Article by Deepa Badrinarayana
Is international law, law? If it is law, then is it superior, equivalent, or inferior to domestic law? Should international law govern domestic legal decisions? If so, to what extent? These questions reveal unresolved disagreement over the proper place and role of international law, especially in the context of contained positivist, domestic legal systems. Generally, a nation’s constitution is perceived to be hierarchically superior, even in enforcing internationally recognized human rights. However, not all nations enjoy that luxury. In some nations, where climate change threatens to overwhelm the constitutional rights of their citizens, international action is indispensable to preserving and protecting constitutional rights. This Article argues that a normative shift in analyzing the impact on domestic constitutional rights of extremely vulnerable countries is quintessential to appreciate and address the scale of rights violation that climate change threatens citizens of some nations if unmitigated through effective international cooperation.

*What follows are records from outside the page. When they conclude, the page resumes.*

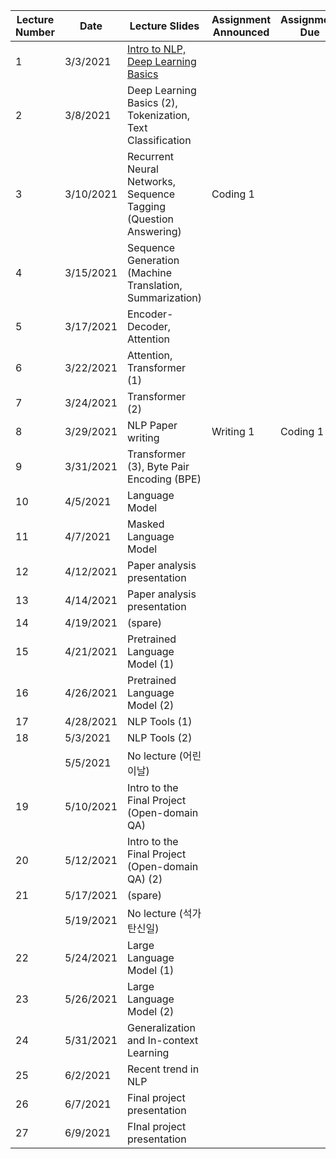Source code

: | Lecture Number | Date      | Lecture Slides                                  | Assignment Announced | Assignment Due | Supplementary Materials |
|----------------|-----------|-------------------------------------------------|---------------------|----------------|-------------------------|
|              1 |  3/3/2021 | [Intro to NLP, Deep Learning Basics][l00] |                     |                ||
|              2 |  3/8/2021 | Deep Learning Basics (2), Tokenization, Text Classification |                     | | [Mikolov et al. (2014)][word2vec]                       |
|              3 | 3/10/2021 | Recurrent Neural Networks, Sequence Tagging (Question Answering) | Coding 1                    |                |                         |
|              4 | 3/15/2021 | Sequence Generation (Machine Translation, Summarization) |                     |                |                         |
|              5 | 3/17/2021 | Encoder-Decoder, Attention |                     |                |                         |
|              6 | 3/22/2021 | Attention, Transformer (1) |                     |                |                         |
|              7 | 3/24/2021 | Transformer (2) |                     |                |                         |
|              8 | 3/29/2021 | NLP Paper writing | Writing 1 | Coding 1   |                         |
|              9 | 3/31/2021 | Transformer (3), Byte Pair Encoding (BPE) |                     |                |                         |
|             10 |  4/5/2021 | Language Model |                     |                |                         |
|             11 |  4/7/2021 | Masked Language Model |                     |                |                         |
|             12 | 4/12/2021 | Paper analysis presentation |                     |                |                         |
|             13 | 4/14/2021 | Paper analysis presentation |                     |                |                         |
|             14 | 4/19/2021 | (spare) |                     |                |                         |
|             15 | 4/21/2021 | Pretrained Language Model (1) |                     |                |                         |
|             16 | 4/26/2021 | Pretrained Language Model (2) |                     |                |                         |
|             17 | 4/28/2021 | NLP Tools (1) |                     |                |                         |
|             18 |  5/3/2021 | NLP Tools (2) |                     |                |                         |
|                |  5/5/2021 | No lecture (어린이날)                           |                     |                |                         |
|             19 | 5/10/2021 | Intro to the Final Project (Open-domain QA) |                     |                |                         |
|             20 | 5/12/2021 | Intro to the Final Project (Open-domain QA) (2) |                     |                |                         |
|             21 | 5/17/2021 | (spare) |                     |                |                         |
|                | 5/19/2021 | No lecture (석가탄신일)                         |                     |                |                         |
|             22 | 5/24/2021 | Large Language Model (1) |                     |                |                         |
|             23 | 5/26/2021 | Large Language Model (2) |                     |                |                         |
|             24 | 5/31/2021 | Generalization and In-context Learning     |                     |                |                         |
|             25 |  6/2/2021 | Recent trend in NLP                                                |                     |                |                         |
|             26 |  6/7/2021 | Final project presentation                      |                     |                |                         |
|             27 |  6/9/2021 | FInal project presentation                      |                     |                |                         |

[l00]: https://drive.google.com/file/d/1x5E7gCnYaIkHWsy9rzENnTiXnW0pbNfB/view?usp=sharing
[word2vec]: https://arxiv.org/abs/1301.3781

Analyzing the extent to which the constitutional right to environmental protection enshrined in a number of constitutions of foreign countries and US states are threatened by a lack of an international response to climate change, the Article focuses on the domestic and international legal remedies (or lack thereof) available to the individuals, minority groups, and entire populations most threatened by climate-related catastrophe. In particular, the Article thoroughly examines seven constitutional climate-related cases and speculates as to their potential impact in this field. In conclusion, the Article proposes incorporating constitutional rights language in an international document such as the Paris Agreement to illustrate that climate change causes a domestic rule of law problem that requires swift international legal intervention.